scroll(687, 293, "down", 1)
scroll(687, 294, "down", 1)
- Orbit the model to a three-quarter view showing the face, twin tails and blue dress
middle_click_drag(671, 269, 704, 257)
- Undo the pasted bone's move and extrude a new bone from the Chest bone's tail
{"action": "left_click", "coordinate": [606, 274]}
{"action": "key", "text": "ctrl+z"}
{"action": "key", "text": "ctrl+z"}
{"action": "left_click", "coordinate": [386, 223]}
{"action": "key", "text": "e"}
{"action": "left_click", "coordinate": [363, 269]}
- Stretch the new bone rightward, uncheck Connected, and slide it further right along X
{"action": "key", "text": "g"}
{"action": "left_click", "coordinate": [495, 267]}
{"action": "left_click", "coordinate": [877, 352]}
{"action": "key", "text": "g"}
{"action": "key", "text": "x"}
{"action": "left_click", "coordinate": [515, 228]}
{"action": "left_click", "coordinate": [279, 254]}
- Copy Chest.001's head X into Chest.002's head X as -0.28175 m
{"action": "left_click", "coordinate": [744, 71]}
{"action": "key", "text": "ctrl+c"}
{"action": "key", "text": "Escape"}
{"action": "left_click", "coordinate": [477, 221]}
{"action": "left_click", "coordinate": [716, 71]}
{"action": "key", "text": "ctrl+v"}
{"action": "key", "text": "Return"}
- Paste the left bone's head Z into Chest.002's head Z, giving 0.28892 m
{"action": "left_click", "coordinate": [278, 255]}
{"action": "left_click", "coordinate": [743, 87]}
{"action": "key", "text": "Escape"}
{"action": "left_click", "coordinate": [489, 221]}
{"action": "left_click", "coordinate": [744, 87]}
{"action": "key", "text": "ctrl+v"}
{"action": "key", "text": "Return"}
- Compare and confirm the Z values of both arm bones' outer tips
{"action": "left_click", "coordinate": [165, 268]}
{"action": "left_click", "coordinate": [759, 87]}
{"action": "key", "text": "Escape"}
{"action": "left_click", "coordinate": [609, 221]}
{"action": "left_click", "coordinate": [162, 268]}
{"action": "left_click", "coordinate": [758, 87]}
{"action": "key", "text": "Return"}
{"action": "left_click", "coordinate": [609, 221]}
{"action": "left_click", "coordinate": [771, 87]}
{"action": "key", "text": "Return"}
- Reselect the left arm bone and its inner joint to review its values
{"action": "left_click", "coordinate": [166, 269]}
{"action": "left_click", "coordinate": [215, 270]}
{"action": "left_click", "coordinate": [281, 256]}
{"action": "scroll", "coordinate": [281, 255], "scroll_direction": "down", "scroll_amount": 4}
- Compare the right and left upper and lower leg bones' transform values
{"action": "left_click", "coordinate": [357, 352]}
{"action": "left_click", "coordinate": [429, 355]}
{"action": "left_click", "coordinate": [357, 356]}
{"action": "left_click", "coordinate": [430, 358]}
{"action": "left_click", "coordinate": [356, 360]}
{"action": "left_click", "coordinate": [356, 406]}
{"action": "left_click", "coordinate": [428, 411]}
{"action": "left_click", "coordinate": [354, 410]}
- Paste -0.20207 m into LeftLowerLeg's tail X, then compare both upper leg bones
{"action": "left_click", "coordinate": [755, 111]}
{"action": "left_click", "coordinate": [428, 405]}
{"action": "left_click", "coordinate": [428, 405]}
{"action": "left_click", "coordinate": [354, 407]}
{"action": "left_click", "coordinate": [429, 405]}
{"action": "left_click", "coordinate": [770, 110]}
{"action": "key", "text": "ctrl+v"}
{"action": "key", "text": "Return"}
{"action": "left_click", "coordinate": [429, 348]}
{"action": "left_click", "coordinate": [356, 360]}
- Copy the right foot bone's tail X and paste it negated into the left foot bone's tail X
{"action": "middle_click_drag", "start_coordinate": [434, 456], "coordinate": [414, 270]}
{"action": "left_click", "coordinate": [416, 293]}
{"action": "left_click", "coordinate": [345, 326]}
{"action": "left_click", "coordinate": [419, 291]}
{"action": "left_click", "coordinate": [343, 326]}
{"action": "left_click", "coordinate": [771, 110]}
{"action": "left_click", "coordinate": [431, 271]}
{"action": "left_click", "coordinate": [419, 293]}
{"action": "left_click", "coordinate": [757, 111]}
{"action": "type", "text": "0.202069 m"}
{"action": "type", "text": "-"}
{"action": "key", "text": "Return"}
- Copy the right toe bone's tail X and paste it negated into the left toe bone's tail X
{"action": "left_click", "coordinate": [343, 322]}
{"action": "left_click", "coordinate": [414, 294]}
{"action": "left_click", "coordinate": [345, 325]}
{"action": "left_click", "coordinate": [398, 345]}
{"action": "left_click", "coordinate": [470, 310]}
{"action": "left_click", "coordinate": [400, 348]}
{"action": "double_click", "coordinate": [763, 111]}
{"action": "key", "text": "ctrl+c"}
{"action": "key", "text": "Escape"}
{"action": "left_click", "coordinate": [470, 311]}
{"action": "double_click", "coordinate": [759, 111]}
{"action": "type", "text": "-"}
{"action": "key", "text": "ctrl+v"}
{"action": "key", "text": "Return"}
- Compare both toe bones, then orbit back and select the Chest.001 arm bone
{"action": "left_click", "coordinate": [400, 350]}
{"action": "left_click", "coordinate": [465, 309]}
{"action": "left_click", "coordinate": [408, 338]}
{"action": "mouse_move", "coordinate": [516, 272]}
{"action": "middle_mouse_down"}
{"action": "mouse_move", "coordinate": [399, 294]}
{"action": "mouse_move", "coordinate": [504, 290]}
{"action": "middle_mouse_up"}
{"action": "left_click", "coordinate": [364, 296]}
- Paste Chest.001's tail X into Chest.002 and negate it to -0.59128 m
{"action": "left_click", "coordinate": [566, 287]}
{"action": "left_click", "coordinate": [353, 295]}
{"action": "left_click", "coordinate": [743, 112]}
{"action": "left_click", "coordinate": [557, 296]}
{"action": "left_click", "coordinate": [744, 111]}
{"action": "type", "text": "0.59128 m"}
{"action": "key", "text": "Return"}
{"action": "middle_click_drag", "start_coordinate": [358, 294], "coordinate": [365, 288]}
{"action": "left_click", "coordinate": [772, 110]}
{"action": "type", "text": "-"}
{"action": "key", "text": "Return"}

[Problem details]
Each entry needs to be transcribed exactly.

[Solution]
scroll(687, 293, "down", 1)
scroll(687, 294, "down", 1)
- Orbit the model to a three-quarter view showing the face, twin tails and blue dress
middle_click_drag(671, 269, 704, 257)
- Undo the pasted bone's move and extrude a new bone from the Chest bone's tail
{"action": "left_click", "coordinate": [606, 274]}
{"action": "key", "text": "ctrl+z"}
{"action": "key", "text": "ctrl+z"}
{"action": "left_click", "coordinate": [386, 223]}
{"action": "key", "text": "e"}
{"action": "left_click", "coordinate": [363, 269]}
- Stretch the new bone rightward, uncheck Connected, and slide it further right along X
{"action": "key", "text": "g"}
{"action": "left_click", "coordinate": [495, 267]}
{"action": "left_click", "coordinate": [877, 352]}
{"action": "key", "text": "g"}
{"action": "key", "text": "x"}
{"action": "left_click", "coordinate": [515, 228]}
{"action": "left_click", "coordinate": [279, 254]}
- Copy Chest.001's head X into Chest.002's head X as -0.28175 m
{"action": "left_click", "coordinate": [744, 71]}
{"action": "key", "text": "ctrl+c"}
{"action": "key", "text": "Escape"}
{"action": "left_click", "coordinate": [477, 221]}
{"action": "left_click", "coordinate": [716, 71]}
{"action": "key", "text": "ctrl+v"}
{"action": "key", "text": "Return"}
- Paste the left bone's head Z into Chest.002's head Z, giving 0.28892 m
{"action": "left_click", "coordinate": [278, 255]}
{"action": "left_click", "coordinate": [743, 87]}
{"action": "key", "text": "Escape"}
{"action": "left_click", "coordinate": [489, 221]}
{"action": "left_click", "coordinate": [744, 87]}
{"action": "key", "text": "ctrl+v"}
{"action": "key", "text": "Return"}
- Compare and confirm the Z values of both arm bones' outer tips
{"action": "left_click", "coordinate": [165, 268]}
{"action": "left_click", "coordinate": [759, 87]}
{"action": "key", "text": "Escape"}
{"action": "left_click", "coordinate": [609, 221]}
{"action": "left_click", "coordinate": [162, 268]}
{"action": "left_click", "coordinate": [758, 87]}
{"action": "key", "text": "Return"}
{"action": "left_click", "coordinate": [609, 221]}
{"action": "left_click", "coordinate": [771, 87]}
{"action": "key", "text": "Return"}
- Reselect the left arm bone and its inner joint to review its values
{"action": "left_click", "coordinate": [166, 269]}
{"action": "left_click", "coordinate": [215, 270]}
{"action": "left_click", "coordinate": [281, 256]}
{"action": "scroll", "coordinate": [281, 255], "scroll_direction": "down", "scroll_amount": 4}
- Compare the right and left upper and lower leg bones' transform values
{"action": "left_click", "coordinate": [357, 352]}
{"action": "left_click", "coordinate": [429, 355]}
{"action": "left_click", "coordinate": [357, 356]}
{"action": "left_click", "coordinate": [430, 358]}
{"action": "left_click", "coordinate": [356, 360]}
{"action": "left_click", "coordinate": [356, 406]}
{"action": "left_click", "coordinate": [428, 411]}
{"action": "left_click", "coordinate": [354, 410]}
- Paste -0.20207 m into LeftLowerLeg's tail X, then compare both upper leg bones
{"action": "left_click", "coordinate": [755, 111]}
{"action": "left_click", "coordinate": [428, 405]}
{"action": "left_click", "coordinate": [428, 405]}
{"action": "left_click", "coordinate": [354, 407]}
{"action": "left_click", "coordinate": [429, 405]}
{"action": "left_click", "coordinate": [770, 110]}
{"action": "key", "text": "ctrl+v"}
{"action": "key", "text": "Return"}
{"action": "left_click", "coordinate": [429, 348]}
{"action": "left_click", "coordinate": [356, 360]}
- Copy the right foot bone's tail X and paste it negated into the left foot bone's tail X
{"action": "middle_click_drag", "start_coordinate": [434, 456], "coordinate": [414, 270]}
{"action": "left_click", "coordinate": [416, 293]}
{"action": "left_click", "coordinate": [345, 326]}
{"action": "left_click", "coordinate": [419, 291]}
{"action": "left_click", "coordinate": [343, 326]}
{"action": "left_click", "coordinate": [771, 110]}
{"action": "left_click", "coordinate": [431, 271]}
{"action": "left_click", "coordinate": [419, 293]}
{"action": "left_click", "coordinate": [757, 111]}
{"action": "type", "text": "0.202069 m"}
{"action": "type", "text": "-"}
{"action": "key", "text": "Return"}
- Copy the right toe bone's tail X and paste it negated into the left toe bone's tail X
{"action": "left_click", "coordinate": [343, 322]}
{"action": "left_click", "coordinate": [414, 294]}
{"action": "left_click", "coordinate": [345, 325]}
{"action": "left_click", "coordinate": [398, 345]}
{"action": "left_click", "coordinate": [470, 310]}
{"action": "left_click", "coordinate": [400, 348]}
{"action": "double_click", "coordinate": [763, 111]}
{"action": "key", "text": "ctrl+c"}
{"action": "key", "text": "Escape"}
{"action": "left_click", "coordinate": [470, 311]}
{"action": "double_click", "coordinate": [759, 111]}
{"action": "type", "text": "-"}
{"action": "key", "text": "ctrl+v"}
{"action": "key", "text": "Return"}
- Compare both toe bones, then orbit back and select the Chest.001 arm bone
{"action": "left_click", "coordinate": [400, 350]}
{"action": "left_click", "coordinate": [465, 309]}
{"action": "left_click", "coordinate": [408, 338]}
{"action": "mouse_move", "coordinate": [516, 272]}
{"action": "middle_mouse_down"}
{"action": "mouse_move", "coordinate": [399, 294]}
{"action": "mouse_move", "coordinate": [504, 290]}
{"action": "middle_mouse_up"}
{"action": "left_click", "coordinate": [364, 296]}
- Paste Chest.001's tail X into Chest.002 and negate it to -0.59128 m
{"action": "left_click", "coordinate": [566, 287]}
{"action": "left_click", "coordinate": [353, 295]}
{"action": "left_click", "coordinate": [743, 112]}
{"action": "left_click", "coordinate": [557, 296]}
{"action": "left_click", "coordinate": [744, 111]}
{"action": "type", "text": "0.59128 m"}
{"action": "key", "text": "Return"}
{"action": "middle_click_drag", "start_coordinate": [358, 294], "coordinate": [365, 288]}
{"action": "left_click", "coordinate": [772, 110]}
{"action": "type", "text": "-"}
{"action": "key", "text": "Return"}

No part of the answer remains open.